● Problem statement
An exact copy of every entry is needed, without the pictures.

● Given information
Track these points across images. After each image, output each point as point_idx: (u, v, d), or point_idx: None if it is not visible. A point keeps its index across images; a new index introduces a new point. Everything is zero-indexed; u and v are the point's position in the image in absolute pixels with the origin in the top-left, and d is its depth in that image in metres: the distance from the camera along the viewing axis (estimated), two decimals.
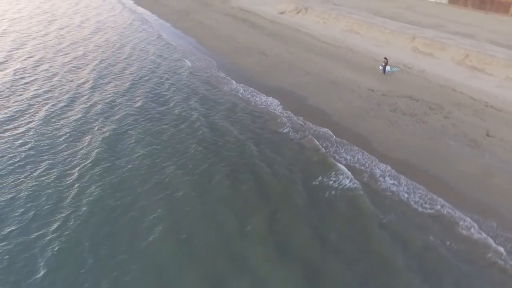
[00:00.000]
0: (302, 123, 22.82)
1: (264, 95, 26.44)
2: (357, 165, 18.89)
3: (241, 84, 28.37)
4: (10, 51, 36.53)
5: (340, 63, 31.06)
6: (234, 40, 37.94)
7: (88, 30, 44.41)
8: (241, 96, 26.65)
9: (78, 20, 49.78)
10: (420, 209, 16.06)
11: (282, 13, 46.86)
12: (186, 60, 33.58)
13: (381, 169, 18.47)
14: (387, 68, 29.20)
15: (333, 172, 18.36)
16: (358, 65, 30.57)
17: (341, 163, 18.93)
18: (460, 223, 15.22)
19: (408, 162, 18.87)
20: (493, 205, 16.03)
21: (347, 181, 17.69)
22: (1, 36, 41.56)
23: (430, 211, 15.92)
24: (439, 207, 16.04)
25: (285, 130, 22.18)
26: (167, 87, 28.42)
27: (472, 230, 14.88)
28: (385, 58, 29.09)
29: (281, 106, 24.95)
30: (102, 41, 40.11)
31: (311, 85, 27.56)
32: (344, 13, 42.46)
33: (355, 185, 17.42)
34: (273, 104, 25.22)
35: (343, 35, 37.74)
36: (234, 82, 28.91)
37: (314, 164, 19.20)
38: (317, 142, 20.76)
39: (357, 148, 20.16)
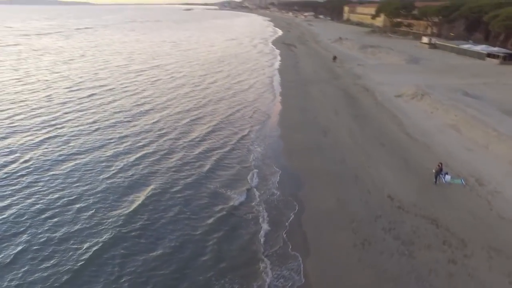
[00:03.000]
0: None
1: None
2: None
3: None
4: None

● Reply to the exercise
Track these points across images. After each image, output each point as point_idx: (u, v, d), or point_idx: None if it is not visible. A point keeps its index across images; a new index introduces a new point. Everything is zero-indexed; u and v are the point's position in the image in absolute pixels with the origin in the top-left, and d is its depth in that image in metres: the distance from the camera along the viewing axis (estimated), two decimals.
[00:00.000]
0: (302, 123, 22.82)
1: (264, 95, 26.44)
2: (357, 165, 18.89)
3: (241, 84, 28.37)
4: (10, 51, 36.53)
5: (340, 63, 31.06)
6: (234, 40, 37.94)
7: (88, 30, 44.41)
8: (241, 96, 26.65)
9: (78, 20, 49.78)
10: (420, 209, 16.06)
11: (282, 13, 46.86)
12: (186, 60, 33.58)
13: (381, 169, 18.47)
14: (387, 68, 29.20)
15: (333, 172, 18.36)
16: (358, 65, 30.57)
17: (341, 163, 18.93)
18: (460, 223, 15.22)
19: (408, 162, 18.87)
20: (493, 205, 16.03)
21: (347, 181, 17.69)
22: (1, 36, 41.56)
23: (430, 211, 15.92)
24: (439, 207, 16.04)
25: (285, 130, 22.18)
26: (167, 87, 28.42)
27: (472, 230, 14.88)
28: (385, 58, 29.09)
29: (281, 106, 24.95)
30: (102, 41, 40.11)
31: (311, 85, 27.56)
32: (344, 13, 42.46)
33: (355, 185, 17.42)
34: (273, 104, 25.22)
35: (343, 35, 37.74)
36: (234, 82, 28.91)
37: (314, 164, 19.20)
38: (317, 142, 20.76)
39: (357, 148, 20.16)
[00:03.000]
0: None
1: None
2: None
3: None
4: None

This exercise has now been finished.